Action item A
In the C++ polymorphism notes, what name does C++ give to the kind of polymorphism shown by the + operator?
Action item B
List every operation that the C++ polymorphism notes say the + operator performs in their example.
Action item C
Extend the C++ polymorphism notes past their final line.
##### Document section
What is Polymorphism?

In programming languages, polymorphism means that some code or operations or objects behave differently in different contexts.

For example, the + (plus) operator in C++:
4 + 5       <-- integer addition
3.14 + 2.0  <-- floating point addition
s1 + "bar"  <-- string concatenation!
In C++, that type of polymorphism is called overloading.

Typically, when the term polymorphism is used with C++, however, it refers to using virtual methods.

C++ Polymorphism Syntax

Virtual methods are declared in base class
- virtual keyword used before base class method
  - class figure { … virtual int draw ( ); // virtual keyword required };
- virtual keyword not used in separate definition
  - int figure::draw ( ) { … };
Virtual method redefined in derived class
Once virtual, always virtual in all derived classes
C++ uses pointers to support polymorphism
Base class pointer can point to derived class object without casting
- Derived class is a subtype of base class - contains all that base class contains figure *figptr; circle c1; figptr = & c1; // no casting required
Derived class pointer can’t point to base class object without casting
- Base class is a supertype of derived type - may contain less than the derived class
- Use with caution - may cause erroneous results

C++ Rules for Virtual Methods

Virtual methods can’t be static methods
- Virtual method belongs to an object
- Can’t be part of class as a whole
Virtual keyword used in declaration of virtual method
- Base class must use virtual in declaration
- Derived class may use virtual in declaration (optional)
##########
##### Source data
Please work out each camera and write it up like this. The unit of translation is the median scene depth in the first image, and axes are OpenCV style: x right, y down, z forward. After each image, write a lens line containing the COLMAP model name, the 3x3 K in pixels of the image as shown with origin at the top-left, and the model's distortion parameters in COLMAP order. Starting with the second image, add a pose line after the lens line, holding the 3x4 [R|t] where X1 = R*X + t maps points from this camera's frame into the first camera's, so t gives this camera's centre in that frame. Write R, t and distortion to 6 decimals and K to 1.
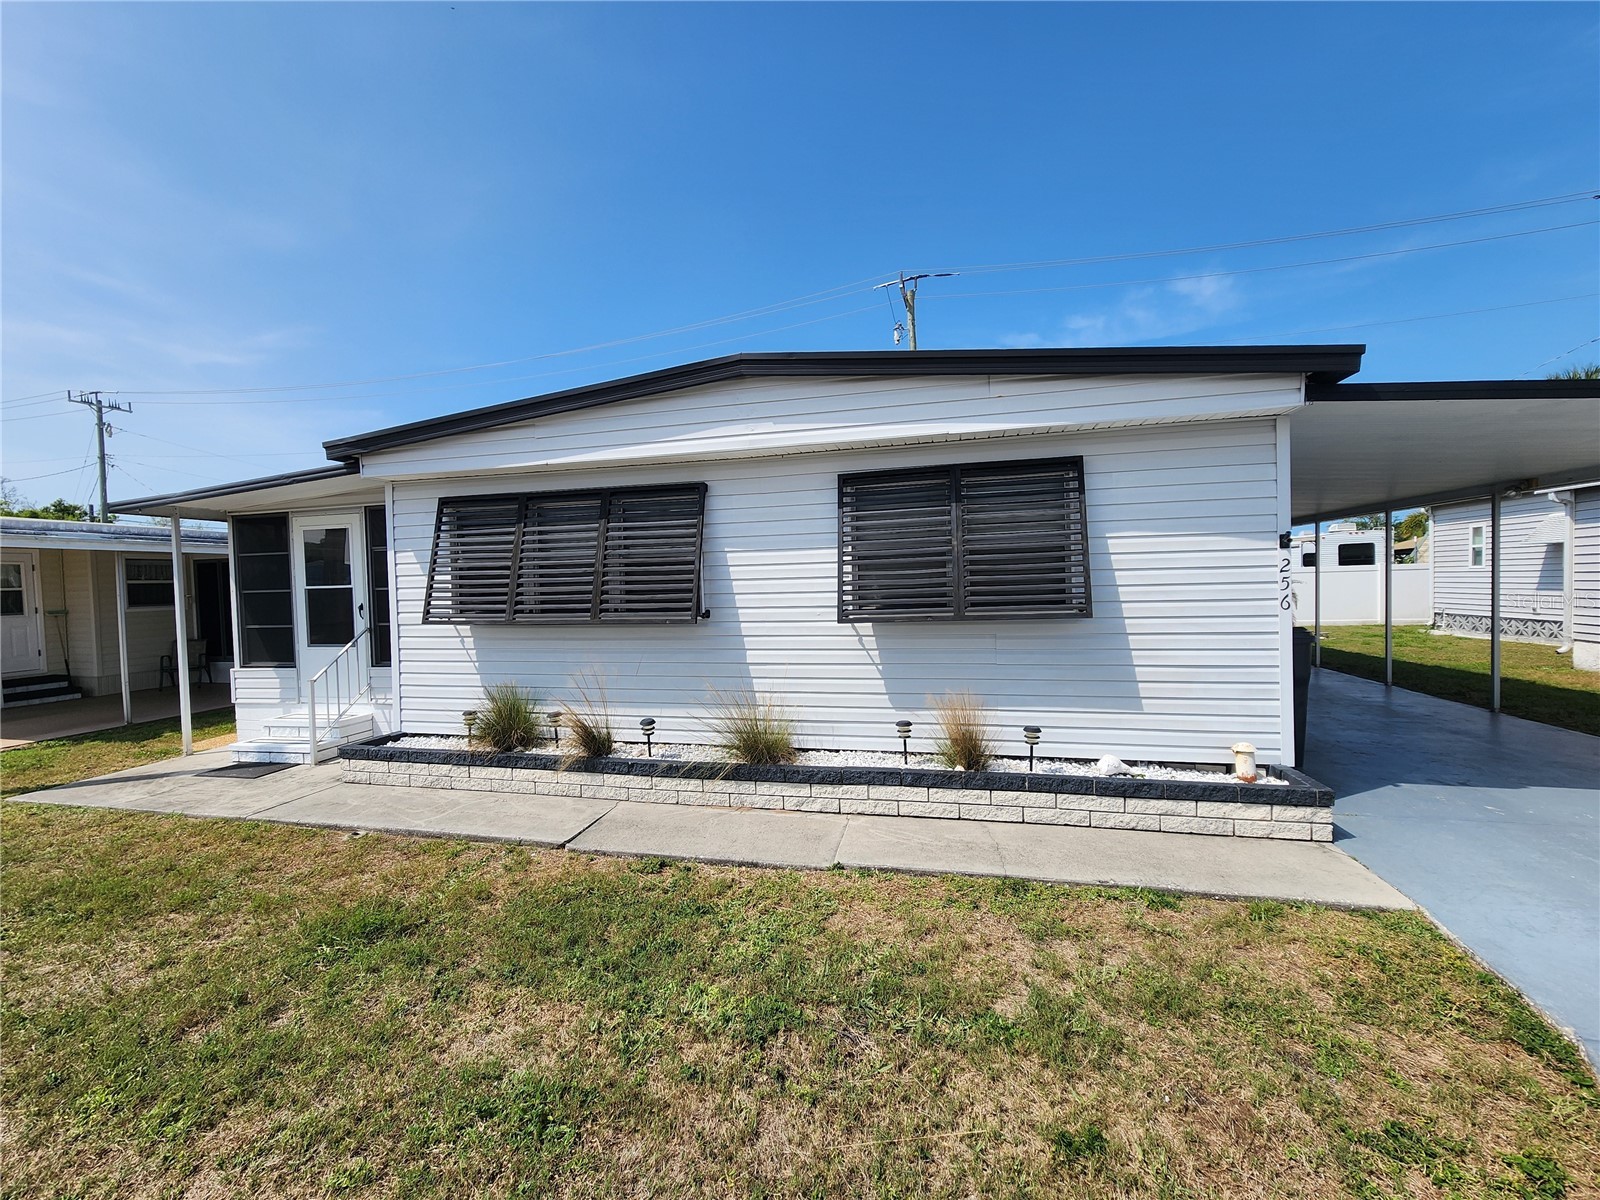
lens RADIAL K [[656.3, 0, 805.5], [0, 656.3, 603.9], [0, 0, 1]] dist [-0.000696, 0.000264]
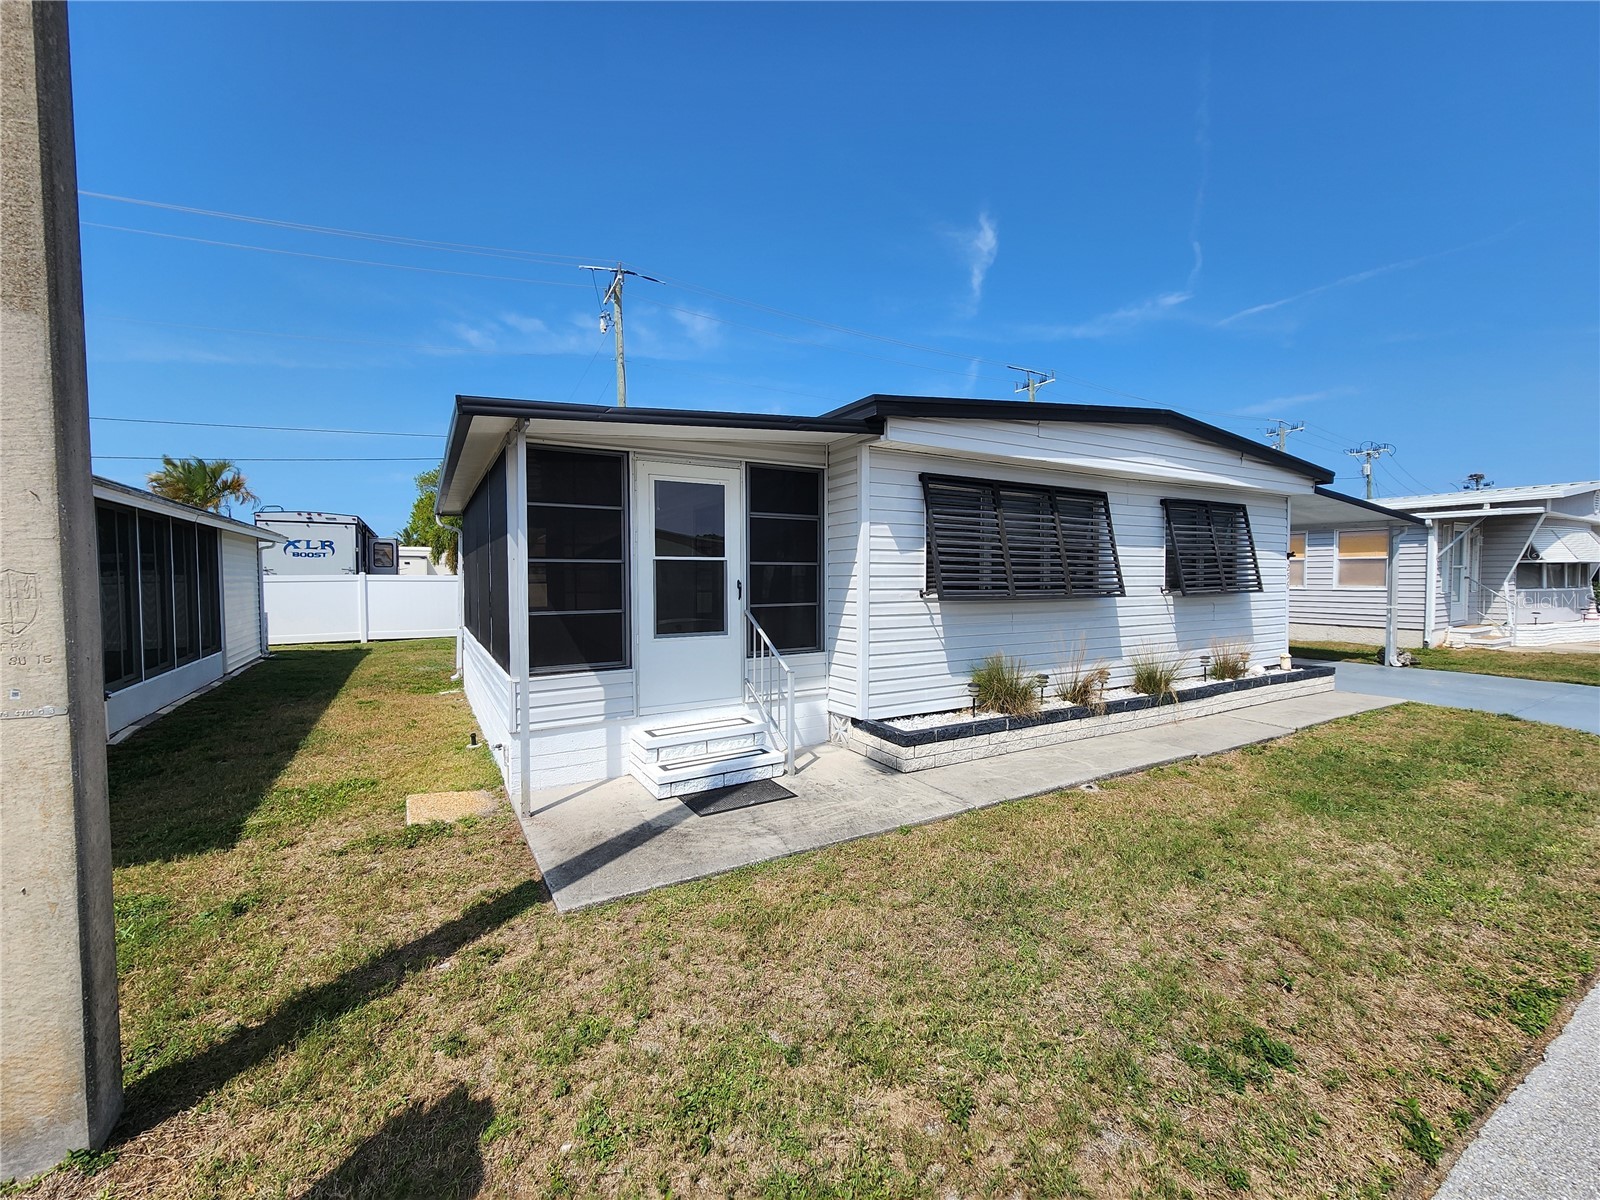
lens RADIAL K [[656.3, 0, 834.3], [0, 656.3, 605.3], [0, 0, 1]] dist [-0.000696, 0.000264]
pose [[0.713442, -0.010658, 0.700634, -1.442390], [0.004341, 0.999932, 0.010790, 0.027138], [-0.700701, -0.004656, 0.713440, 0.422761]]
##########
Answer A
Overloading.

Answer B
- Integer addition
- Floating point addition
- String concatenation

Answer C
  - Does document virtual nature of the method
- Virtual keyword not used in separate definition of virtual method
  - Some compilers will flag this as an error

Employee Example

Here, we will represent 2 types of employees as classes in C++:

a generic employee (class Employee)

a manager (class Manager)

For these employees, we'll store data, like their:

name

pay rate

And...we'll require some functionality, like being able to:

initialize the employee

get the employee's fields

calculate the employee's pay

To help demonstrate polymorphism in C++, we'll focus on the methods that calculate an employee's pay.

Employee class

Here is a class for a generic Employee:

class Employee {
public:
  Employee(string theName, float thePayRate);
  string getName() const;
  float getPayRate() const;
  float pay(float hoursWorked) const;

protected:
  string name;
  float payRate;
};

Employee::Employee(string theName, float thePayRate)
{
  name = theName;
  payRate = thePayRate;
}

string Employee::getName() const
{
  return name;
}

float Employee::getPayRate() const
{
  return payRate;
}

float Employee::pay(float hoursWorked) const
{
  return hoursWorked * payRate;
}

Note that the payRate is used as an hourly wage.

Manager class

We'll also have a Manager class that is defined reusing the Employee class (i.e., via inheritance).

Remember, if a manager inherits from an employee, then it will get all the data and functionality of an employee. We can then add any new data and methods needed for a manager and override (i.e., redefine) any methods that differ for a manager.

#include "employee.h"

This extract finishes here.